-- Opening Marker --

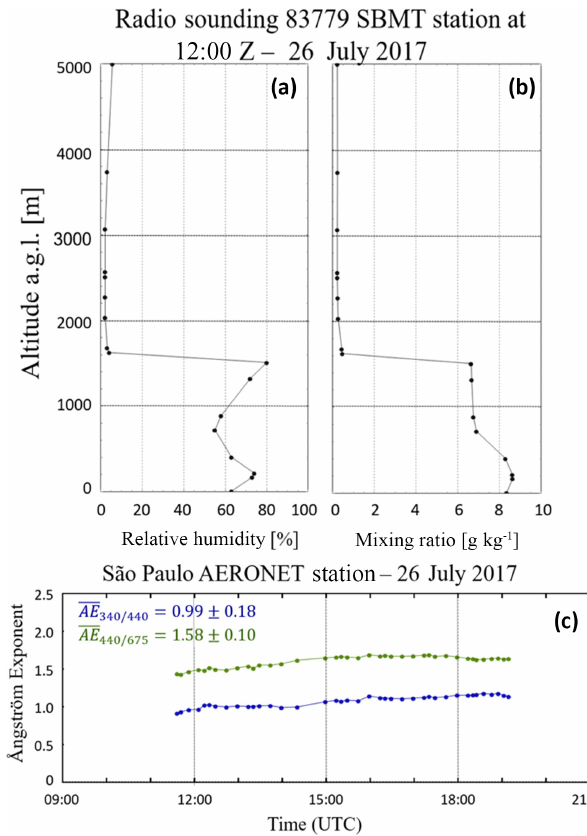
Figure 3. (a) Vertical profile of relative humidity derived from radio sounding. (b) Mixing ratio derived from radio sounding. (c) Aerosol-optical-depth-related Ångström exponent time series from AERONET, for measurements retrieved at 26 July 2017.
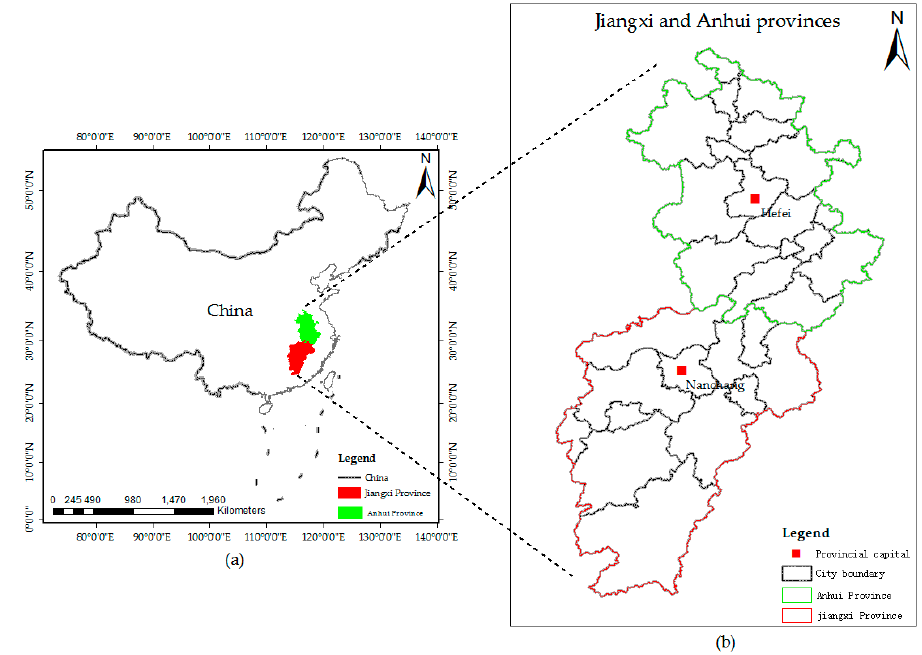
Figure 1. The study site ( a ) locations in China of ( b ) the Jiangxi Province and the Anhui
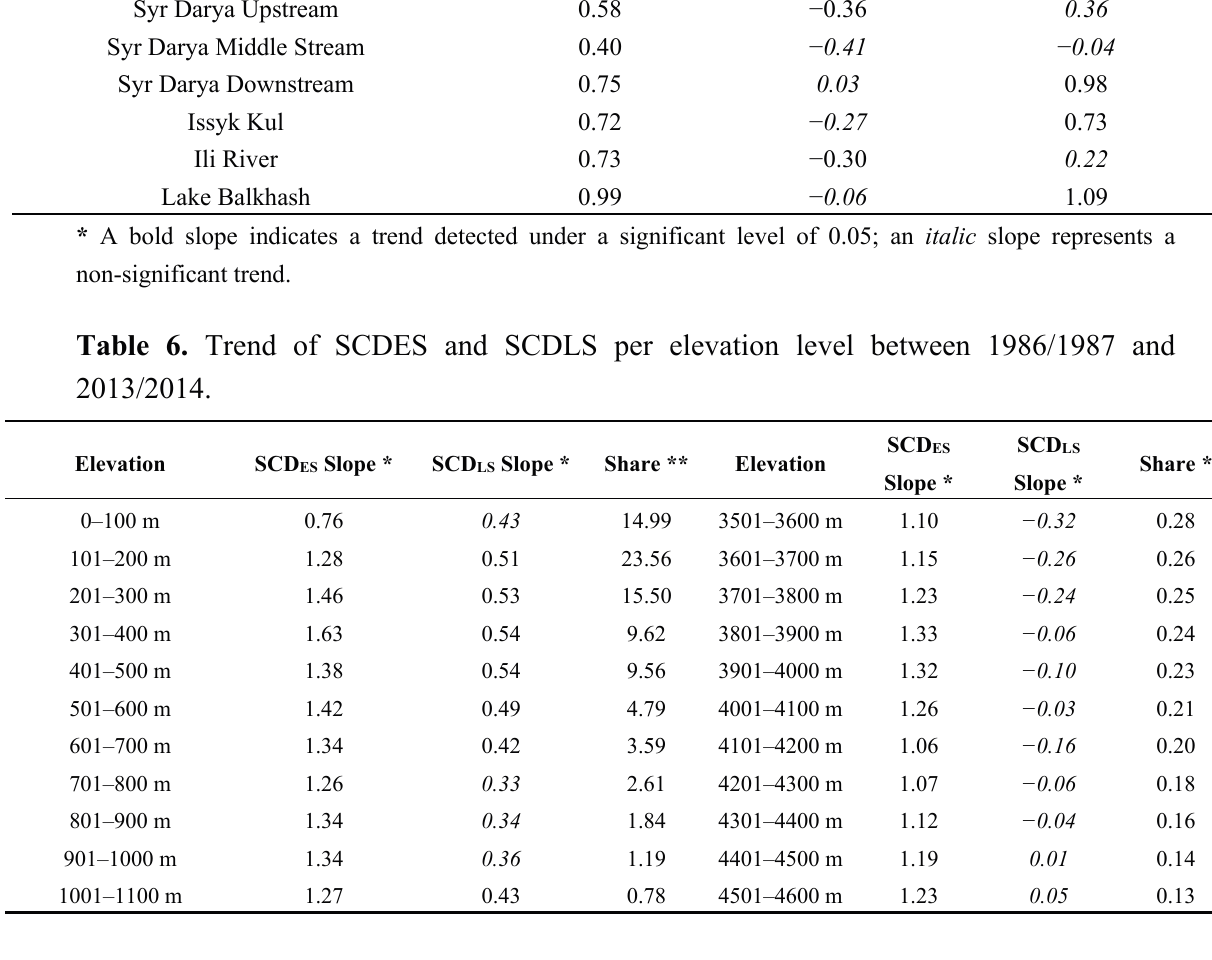
Table 5. Trend of SCD ES and SCD LS per catchment group between 1986/1987 and 2013/2014. Catchment SCD ES Slope * SCD LS Slope * SCD Slope * Amu Darya Upstream 0.57 − 0.40 0.44 Amu Darya Middle Stream 0.22 − 0.32 0.03 Amu Darya Downstream 0.25 0.17 0.49 Syr Darya Upstream 0.58 − 0.36 0.36 Syr Darya Middle Stream 0.40 − 0.41 − 0.04 Syr Darya Downstream 0.75 Issyk Kul 0.72 − 0.27 Ili River 0.73 Lake Balkhash 0.99 − 0.06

-- Closing Marker --

DIRECTIONS> What the answer needs is every line from the data above with "Figure" in it.

OUTPUT FOR THIS TASK>
Figure 3. (a) Vertical profile of relative humidity derived from radio sounding. (b) Mixing ratio derived from radio sounding. (c) Aerosol-optical-depth-related Ångström exponent time series from AERONET, for measurements retrieved at 26 July 2017.
Figure 1. The study site ( a ) locations in China of ( b ) the Jiangxi Province and the Anhui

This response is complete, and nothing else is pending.